À la lumière de la prochaine présidence grecque de l’IHRA, l’Alliance internationale pour la mémoire de l’Holocauste, une alliance internationale de 34 pays membres, qui vise à unir les gouvernements et les experts pour renforcer, faire progresser et promouvoir l’éducation, la mémoire et la recherche sur l’Holocauste dans le monde entier et respecter l’engagement d’un monde qui se souvient de l’Holocauste, d’un monde sans génocide, je voudrais évoquer ma rencontre avec le professeur Yehuda Bauer, historien de l’Holocauste et conseiller académique de l’IHRA.

J’ai eu l’honneur de participer aux réunions semestrielles de l’IHRA depuis la toute première à Stockholm en 2000, en tant que membre de la délégation nationale grecque, siégeant au groupe de travail sur les musées et les monuments commémoratifs de l’organisation et assumant le poste de président du groupe de travail en 2014, sous la présidence britannique. C’est ainsi que je suis arrivé à rencontrer le professeur Bauer et à partager sa sagesse et ses analyses perspicaces sur le terrible phénomène de l’Holocauste. Sa profonde compréhension et sa conviction de sa valeur éducative et sociale pour le monde contemporain ont été pour moi une source d’inspiration et de motivation cruciale.

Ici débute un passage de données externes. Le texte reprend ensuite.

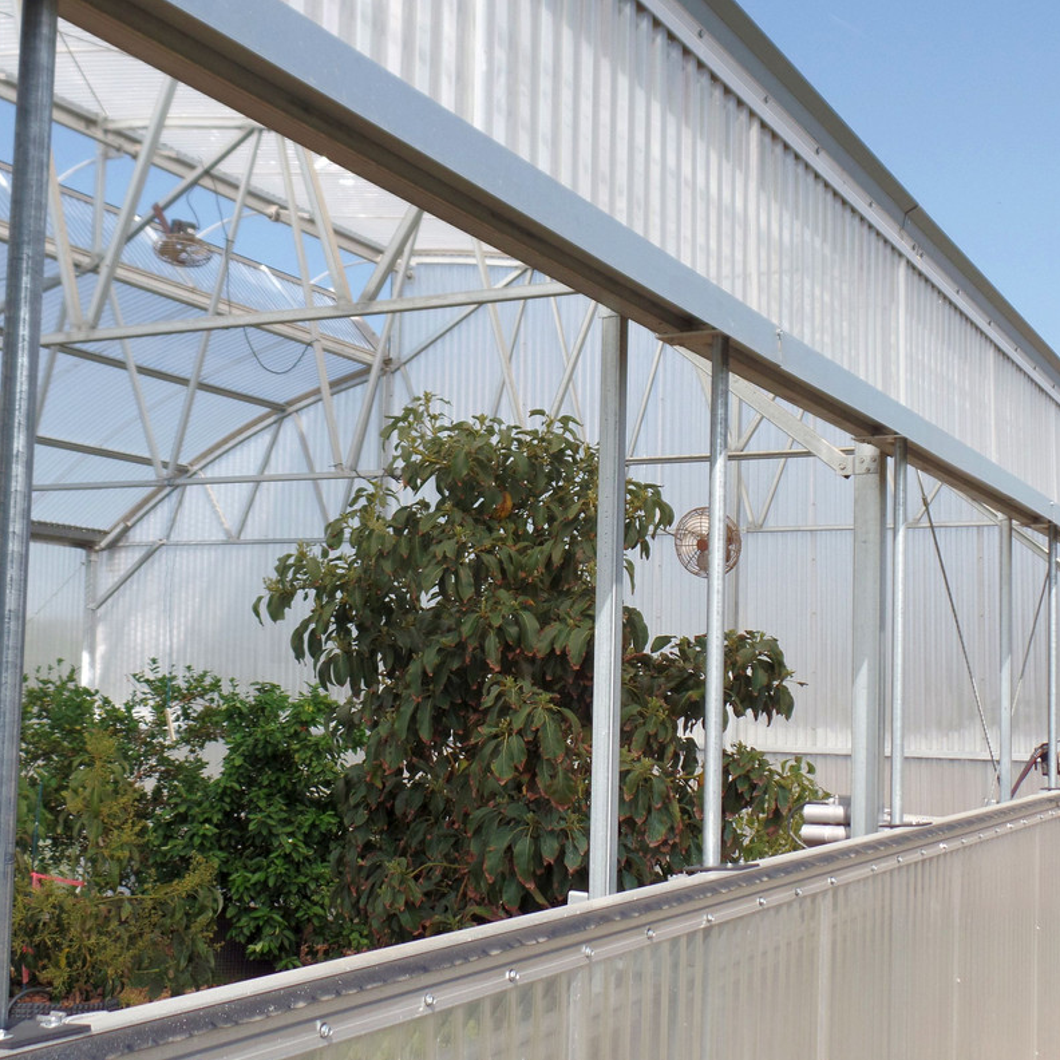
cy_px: 534
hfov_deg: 34.0
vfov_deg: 34.0
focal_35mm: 50
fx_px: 1732
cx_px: 527
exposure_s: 1/1000
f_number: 3.2
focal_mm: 7.5
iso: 80
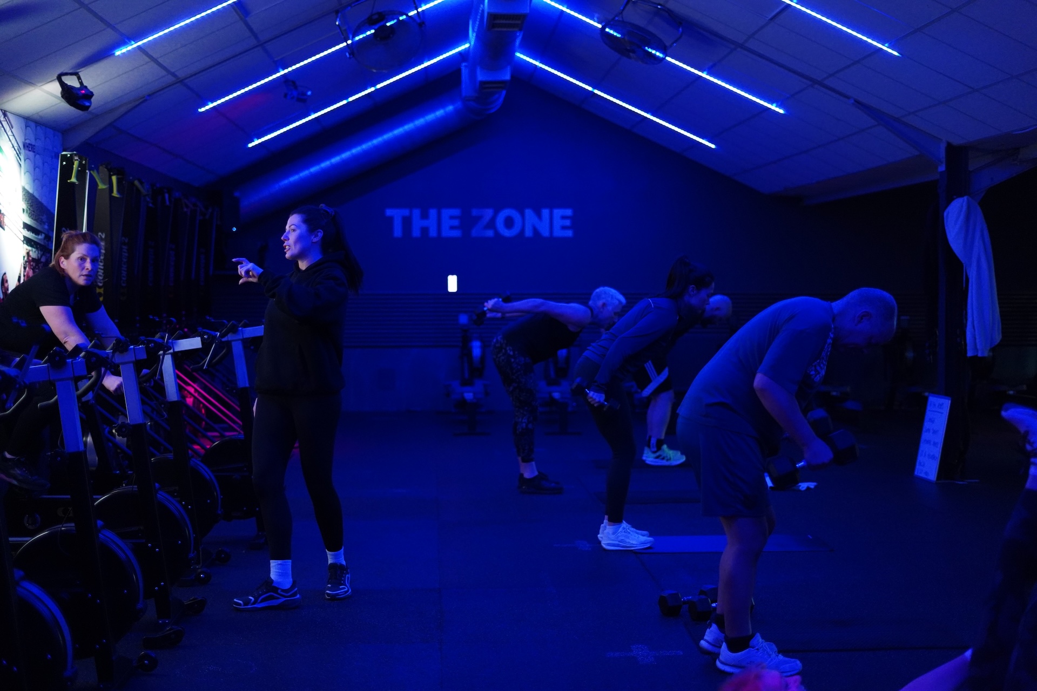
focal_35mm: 50
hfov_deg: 39.6
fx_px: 1440
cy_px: 346
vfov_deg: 27.0
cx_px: 518
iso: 6400
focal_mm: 50
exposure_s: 1/200
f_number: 1.8
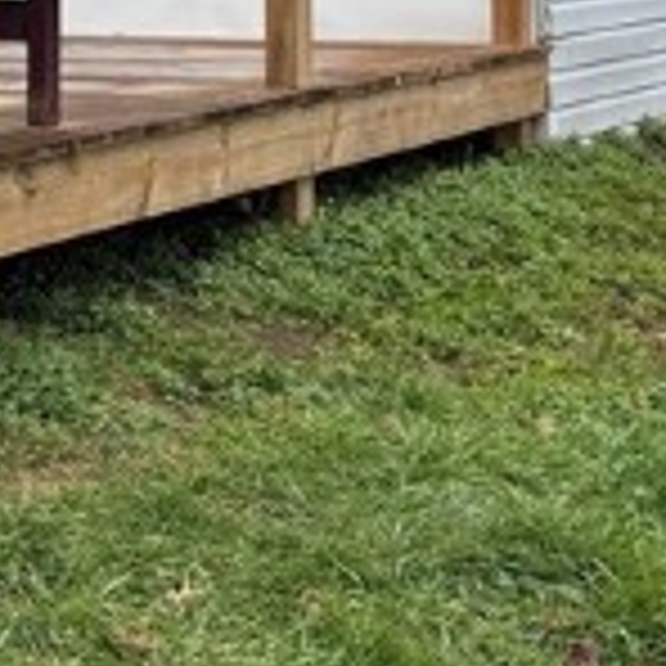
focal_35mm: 110
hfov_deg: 15.5
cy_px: -18
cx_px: -36
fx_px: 2394
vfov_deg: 15.5
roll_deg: +1.8
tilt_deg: -1.8
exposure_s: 1/792
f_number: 1.78
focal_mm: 6.76
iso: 80
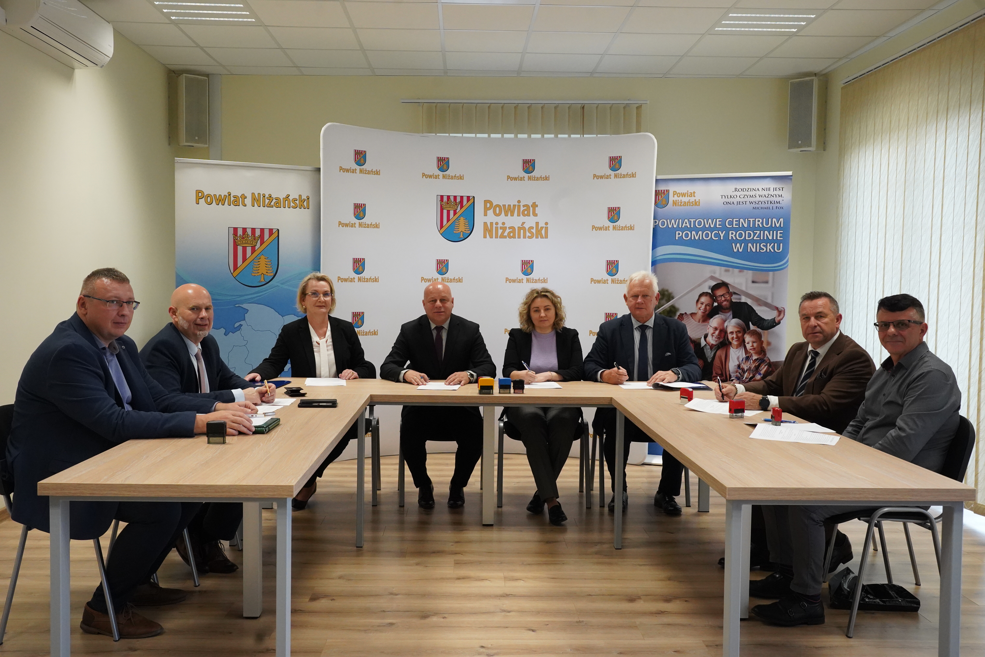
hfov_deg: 58.7
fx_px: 875
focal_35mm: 32
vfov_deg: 41.1
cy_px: 328
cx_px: 492
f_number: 8
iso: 6400
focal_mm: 32
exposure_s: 1/400
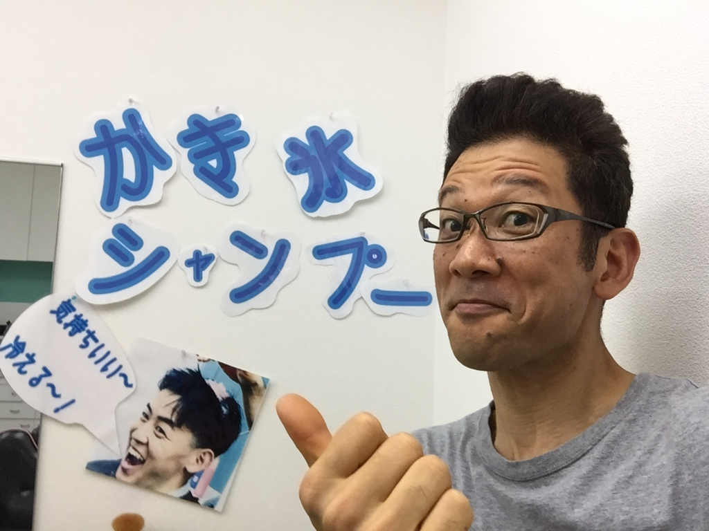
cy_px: 266
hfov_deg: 58.4
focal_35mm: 31
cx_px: 354
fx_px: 635
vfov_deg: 45.4
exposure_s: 1/40
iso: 40
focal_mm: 2.65
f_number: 2.2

Au cours des 20 dernières années, le MJG a lancé l’éducation sur l’Holocauste en Grèce et travaille en permanence avec le ministère de l’Éducation à la pointe de toutes les initiatives et actions pertinentes, en développant des programmes efficaces pour l’éducation à l’Holocauste, des séminaires de formation des enseignants et la création de nouveau contenu pour les manuels scolaires. Au cœur de cet effort important, se trouvent les paroles du professeur Bauer : « Ne soyez jamais une victime, Ne soyez jamais un agresseur, « Et ne soyez jamais, jamais, un spectateur ».